Working data:

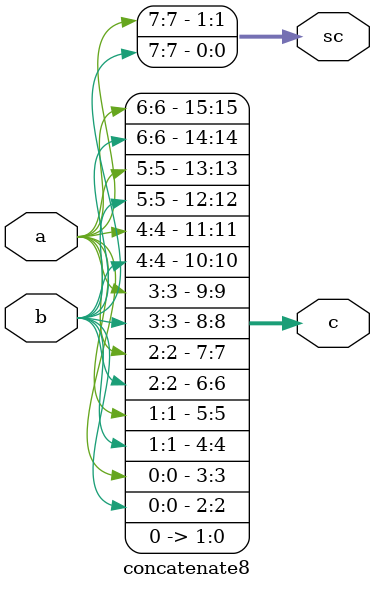
<source format=v>
module concatenate8(a,b,c,sc);
input[7:0] a,b;
output[15:0] c;
output[1:0] sc;

assign sc[1:0] = {a[7],b[7]};

assign c[1:0] =  2'b00;
assign c[3:2] = {a[0],b[0]};
assign c[5:4] = {a[1],b[1]};
assign c[7:6] = {a[2],b[2]};
assign c[9:8] = {a[3],b[3]};
assign c[11:10] = {a[4],b[4]};
assign c[13:12] = {a[5],b[5]};
assign c[15:14] = {a[6],b[6]};

endmodule

</source>
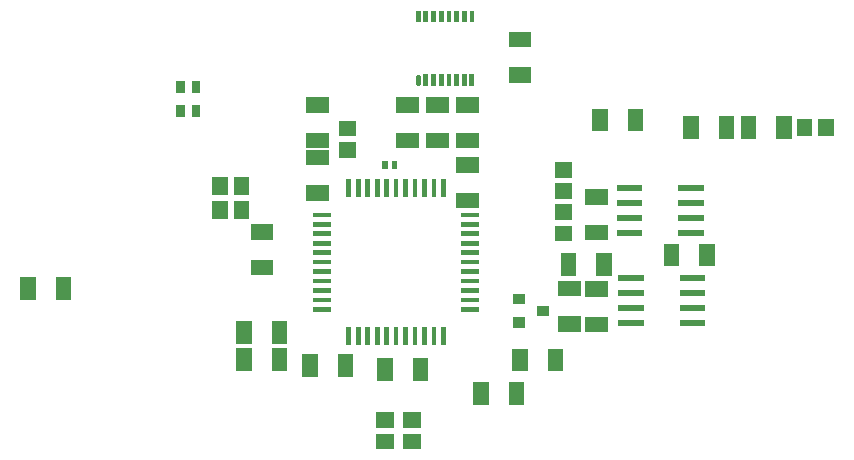
<source format=gbr>
G04 start of page 10 for group -4015 idx -4015 *
G04 Title: (unknown), toppaste *
G04 Creator: pcb 1.99z *
G04 CreationDate: Wed 25 Sep 2013 08:10:56 PM GMT UTC *
G04 For: commonadmin *
G04 Format: Gerber/RS-274X *
G04 PCB-Dimensions: 600000 500000 *
G04 PCB-Coordinate-Origin: lower left *
%MOIN*%
%FSLAX25Y25*%
%LNTOPPASTE*%
%ADD95R,0.0340X0.0340*%
%ADD94R,0.0200X0.0200*%
%ADD93R,0.0157X0.0157*%
%ADD92R,0.0512X0.0512*%
%ADD91R,0.0197X0.0197*%
%ADD90R,0.0160X0.0160*%
%ADD89C,0.0160*%
%ADD88R,0.0295X0.0295*%
G54D88*X72000Y128392D02*Y127408D01*
X66882Y128392D02*Y127408D01*
Y136392D02*Y135408D01*
X72000Y136392D02*Y135408D01*
G54D89*X146000Y139500D02*Y137300D01*
G54D90*X148600Y139500D02*Y137300D01*
X151100Y139500D02*Y137300D01*
X153700Y139500D02*Y137300D01*
X156300Y139500D02*Y137300D01*
X158800Y139500D02*Y137300D01*
X161400Y139500D02*Y137300D01*
X163900Y139500D02*Y137300D01*
X164000Y160700D02*Y158500D01*
X161400Y160700D02*Y158500D01*
X158900Y160700D02*Y158500D01*
X156300Y160700D02*Y158500D01*
X153700Y160700D02*Y158500D01*
X151200Y160700D02*Y158500D01*
X148600Y160700D02*Y158500D01*
X146100Y160700D02*Y158500D01*
G54D91*X135000Y110393D02*Y109607D01*
X138148Y110393D02*Y109607D01*
G54D92*X151319Y118190D02*X153681D01*
X151319Y130000D02*X153681D01*
X141319Y118190D02*X143681D01*
X141319Y130000D02*X143681D01*
X161319Y118190D02*X163681D01*
X161319Y130000D02*X163681D01*
X122107Y115000D02*X122893D01*
X122107Y122086D02*X122893D01*
X178819Y151810D02*X181181D01*
X178819Y140000D02*X181181D01*
X111319Y118190D02*X113681D01*
X111319Y130000D02*X113681D01*
X111319Y100690D02*X113681D01*
X111319Y112500D02*X113681D01*
X161319Y110000D02*X163681D01*
X161319Y98190D02*X163681D01*
X167000Y35081D02*Y32719D01*
X178810Y35081D02*Y32719D01*
X110005Y44306D02*Y41944D01*
X121815Y44306D02*Y41944D01*
X143607Y17900D02*X144393D01*
X143607Y24986D02*X144393D01*
X134607Y17900D02*X135393D01*
X134607Y24986D02*X135393D01*
X146810Y43081D02*Y40719D01*
X135000Y43081D02*Y40719D01*
X88000Y55381D02*Y53019D01*
X99810Y55381D02*Y53019D01*
X88000Y46381D02*Y44019D01*
X99810Y46381D02*Y44019D01*
G54D93*X111787Y93396D02*X116213D01*
X111787Y90247D02*X116213D01*
X111787Y87097D02*X116213D01*
X111787Y83948D02*X116213D01*
X111787Y80798D02*X116213D01*
X111787Y77648D02*X116213D01*
X111787Y74499D02*X116213D01*
X111787Y71349D02*X116213D01*
X111787Y68200D02*X116213D01*
X111787Y65050D02*X116213D01*
X111787Y61900D02*X116213D01*
X122937Y55176D02*Y50750D01*
X126086Y55176D02*Y50750D01*
X129236Y55176D02*Y50750D01*
X132385Y55176D02*Y50750D01*
X135535Y55176D02*Y50750D01*
X138685Y55176D02*Y50750D01*
X141834Y55176D02*Y50750D01*
X144984Y55176D02*Y50750D01*
X148133Y55176D02*Y50750D01*
X151283Y55176D02*Y50750D01*
X154433Y55176D02*Y50750D01*
X161157Y61900D02*X165583D01*
X161157Y65049D02*X165583D01*
X161157Y68199D02*X165583D01*
X161157Y71348D02*X165583D01*
X161157Y74498D02*X165583D01*
X161157Y77648D02*X165583D01*
X161157Y80797D02*X165583D01*
X161157Y83947D02*X165583D01*
X161157Y87096D02*X165583D01*
X161157Y90246D02*X165583D01*
X161157Y93396D02*X165583D01*
X154433Y104546D02*Y100120D01*
X151284Y104546D02*Y100120D01*
X148134Y104546D02*Y100120D01*
X144985Y104546D02*Y100120D01*
X141835Y104546D02*Y100120D01*
X138685Y104546D02*Y100120D01*
X135536Y104546D02*Y100120D01*
X132386Y104546D02*Y100120D01*
X129237Y104546D02*Y100120D01*
X126087Y104546D02*Y100120D01*
X122937Y104546D02*Y100120D01*
G54D92*X92819Y87710D02*X95181D01*
X92819Y75900D02*X95181D01*
X80000Y95293D02*Y94507D01*
X87086Y95293D02*Y94507D01*
X80000Y103293D02*Y102507D01*
X87086Y103293D02*Y102507D01*
X16000Y70081D02*Y67719D01*
X27810Y70081D02*Y67719D01*
X180000Y46181D02*Y43819D01*
X191810Y46181D02*Y43819D01*
X207985Y78055D02*Y75693D01*
X196175Y78055D02*Y75693D01*
X204304Y56874D02*X206666D01*
X204304Y68684D02*X206666D01*
X195319Y68810D02*X197681D01*
X195319Y57000D02*X197681D01*
X230500Y81181D02*Y78819D01*
X242310Y81181D02*Y78819D01*
X204319Y87500D02*X206681D01*
X204319Y99310D02*X206681D01*
X194107Y87224D02*X194893D01*
X194107Y94310D02*X194893D01*
X194107Y101310D02*X194893D01*
X194107Y108396D02*X194893D01*
X218500Y126181D02*Y123819D01*
X206690Y126181D02*Y123819D01*
G54D94*X213250Y102500D02*X219750D01*
X213250Y97500D02*X219750D01*
X213250Y92500D02*X219750D01*
X213250Y87500D02*X219750D01*
X233750D02*X240250D01*
X233750Y92500D02*X240250D01*
X233750Y97500D02*X240250D01*
X233750Y102500D02*X240250D01*
G54D95*X179200Y65300D02*X179800D01*
X179200Y57500D02*X179800D01*
X187400Y61400D02*X188000D01*
G54D94*X213750Y72500D02*X220250D01*
X213750Y67500D02*X220250D01*
X213750Y62500D02*X220250D01*
X213750Y57500D02*X220250D01*
X234250D02*X240750D01*
X234250Y62500D02*X240750D01*
X234250Y67500D02*X240750D01*
X234250Y72500D02*X240750D01*
G54D92*X237000Y123681D02*Y121319D01*
X248810Y123681D02*Y121319D01*
X256189Y123681D02*Y121319D01*
X267999Y123681D02*Y121319D01*
X274914Y122893D02*Y122107D01*
X282000Y122893D02*Y122107D01*
M02*

</source>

Exercise:
An exact copy of every line above, minus the pictures, is the required output.

Expected answer:
<source format=v>
module concatenate8(a,b,c,sc);
input[7:0] a,b;
output[15:0] c;
output[1:0] sc;

assign sc[1:0] = {a[7],b[7]};

assign c[1:0] =  2'b00;
assign c[3:2] = {a[0],b[0]};
assign c[5:4] = {a[1],b[1]};
assign c[7:6] = {a[2],b[2]};
assign c[9:8] = {a[3],b[3]};
assign c[11:10] = {a[4],b[4]};
assign c[13:12] = {a[5],b[5]};
assign c[15:14] = {a[6],b[6]};

endmodule

</source>
<source format=gbr>
G04 start of page 10 for group -4015 idx -4015 *
G04 Title: (unknown), toppaste *
G04 Creator: pcb 1.99z *
G04 CreationDate: Wed 25 Sep 2013 08:10:56 PM GMT UTC *
G04 For: commonadmin *
G04 Format: Gerber/RS-274X *
G04 PCB-Dimensions: 600000 500000 *
G04 PCB-Coordinate-Origin: lower left *
%MOIN*%
%FSLAX25Y25*%
%LNTOPPASTE*%
%ADD95R,0.0340X0.0340*%
%ADD94R,0.0200X0.0200*%
%ADD93R,0.0157X0.0157*%
%ADD92R,0.0512X0.0512*%
%ADD91R,0.0197X0.0197*%
%ADD90R,0.0160X0.0160*%
%ADD89C,0.0160*%
%ADD88R,0.0295X0.0295*%
G54D88*X72000Y128392D02*Y127408D01*
X66882Y128392D02*Y127408D01*
Y136392D02*Y135408D01*
X72000Y136392D02*Y135408D01*
G54D89*X146000Y139500D02*Y137300D01*
G54D90*X148600Y139500D02*Y137300D01*
X151100Y139500D02*Y137300D01*
X153700Y139500D02*Y137300D01*
X156300Y139500D02*Y137300D01*
X158800Y139500D02*Y137300D01*
X161400Y139500D02*Y137300D01*
X163900Y139500D02*Y137300D01*
X164000Y160700D02*Y158500D01*
X161400Y160700D02*Y158500D01*
X158900Y160700D02*Y158500D01*
X156300Y160700D02*Y158500D01*
X153700Y160700D02*Y158500D01*
X151200Y160700D02*Y158500D01*
X148600Y160700D02*Y158500D01*
X146100Y160700D02*Y158500D01*
G54D91*X135000Y110393D02*Y109607D01*
X138148Y110393D02*Y109607D01*
G54D92*X151319Y118190D02*X153681D01*
X151319Y130000D02*X153681D01*
X141319Y118190D02*X143681D01*
X141319Y130000D02*X143681D01*
X161319Y118190D02*X163681D01*
X161319Y130000D02*X163681D01*
X122107Y115000D02*X122893D01*
X122107Y122086D02*X122893D01*
X178819Y151810D02*X181181D01*
X178819Y140000D02*X181181D01*
X111319Y118190D02*X113681D01*
X111319Y130000D02*X113681D01*
X111319Y100690D02*X113681D01*
X111319Y112500D02*X113681D01*
X161319Y110000D02*X163681D01*
X161319Y98190D02*X163681D01*
X167000Y35081D02*Y32719D01*
X178810Y35081D02*Y32719D01*
X110005Y44306D02*Y41944D01*
X121815Y44306D02*Y41944D01*
X143607Y17900D02*X144393D01*
X143607Y24986D02*X144393D01*
X134607Y17900D02*X135393D01*
X134607Y24986D02*X135393D01*
X146810Y43081D02*Y40719D01*
X135000Y43081D02*Y40719D01*
X88000Y55381D02*Y53019D01*
X99810Y55381D02*Y53019D01*
X88000Y46381D02*Y44019D01*
X99810Y46381D02*Y44019D01*
G54D93*X111787Y93396D02*X116213D01*
X111787Y90247D02*X116213D01*
X111787Y87097D02*X116213D01*
X111787Y83948D02*X116213D01*
X111787Y80798D02*X116213D01*
X111787Y77648D02*X116213D01*
X111787Y74499D02*X116213D01*
X111787Y71349D02*X116213D01*
X111787Y68200D02*X116213D01*
X111787Y65050D02*X116213D01*
X111787Y61900D02*X116213D01*
X122937Y55176D02*Y50750D01*
X126086Y55176D02*Y50750D01*
X129236Y55176D02*Y50750D01*
X132385Y55176D02*Y50750D01*
X135535Y55176D02*Y50750D01*
X138685Y55176D02*Y50750D01*
X141834Y55176D02*Y50750D01*
X144984Y55176D02*Y50750D01*
X148133Y55176D02*Y50750D01*
X151283Y55176D02*Y50750D01*
X154433Y55176D02*Y50750D01*
X161157Y61900D02*X165583D01*
X161157Y65049D02*X165583D01*
X161157Y68199D02*X165583D01*
X161157Y71348D02*X165583D01*
X161157Y74498D02*X165583D01*
X161157Y77648D02*X165583D01*
X161157Y80797D02*X165583D01*
X161157Y83947D02*X165583D01*
X161157Y87096D02*X165583D01*
X161157Y90246D02*X165583D01*
X161157Y93396D02*X165583D01*
X154433Y104546D02*Y100120D01*
X151284Y104546D02*Y100120D01*
X148134Y104546D02*Y100120D01*
X144985Y104546D02*Y100120D01*
X141835Y104546D02*Y100120D01*
X138685Y104546D02*Y100120D01*
X135536Y104546D02*Y100120D01*
X132386Y104546D02*Y100120D01*
X129237Y104546D02*Y100120D01*
X126087Y104546D02*Y100120D01*
X122937Y104546D02*Y100120D01*
G54D92*X92819Y87710D02*X95181D01*
X92819Y75900D02*X95181D01*
X80000Y95293D02*Y94507D01*
X87086Y95293D02*Y94507D01*
X80000Y103293D02*Y102507D01*
X87086Y103293D02*Y102507D01*
X16000Y70081D02*Y67719D01*
X27810Y70081D02*Y67719D01*
X180000Y46181D02*Y43819D01*
X191810Y46181D02*Y43819D01*
X207985Y78055D02*Y75693D01*
X196175Y78055D02*Y75693D01*
X204304Y56874D02*X206666D01*
X204304Y68684D02*X206666D01*
X195319Y68810D02*X197681D01*
X195319Y57000D02*X197681D01*
X230500Y81181D02*Y78819D01*
X242310Y81181D02*Y78819D01*
X204319Y87500D02*X206681D01*
X204319Y99310D02*X206681D01*
X194107Y87224D02*X194893D01*
X194107Y94310D02*X194893D01*
X194107Y101310D02*X194893D01*
X194107Y108396D02*X194893D01*
X218500Y126181D02*Y123819D01*
X206690Y126181D02*Y123819D01*
G54D94*X213250Y102500D02*X219750D01*
X213250Y97500D02*X219750D01*
X213250Y92500D02*X219750D01*
X213250Y87500D02*X219750D01*
X233750D02*X240250D01*
X233750Y92500D02*X240250D01*
X233750Y97500D02*X240250D01*
X233750Y102500D02*X240250D01*
G54D95*X179200Y65300D02*X179800D01*
X179200Y57500D02*X179800D01*
X187400Y61400D02*X188000D01*
G54D94*X213750Y72500D02*X220250D01*
X213750Y67500D02*X220250D01*
X213750Y62500D02*X220250D01*
X213750Y57500D02*X220250D01*
X234250D02*X240750D01*
X234250Y62500D02*X240750D01*
X234250Y67500D02*X240750D01*
X234250Y72500D02*X240750D01*
G54D92*X237000Y123681D02*Y121319D01*
X248810Y123681D02*Y121319D01*
X256189Y123681D02*Y121319D01*
X267999Y123681D02*Y121319D01*
X274914Y122893D02*Y122107D01*
X282000Y122893D02*Y122107D01*
M02*

</source>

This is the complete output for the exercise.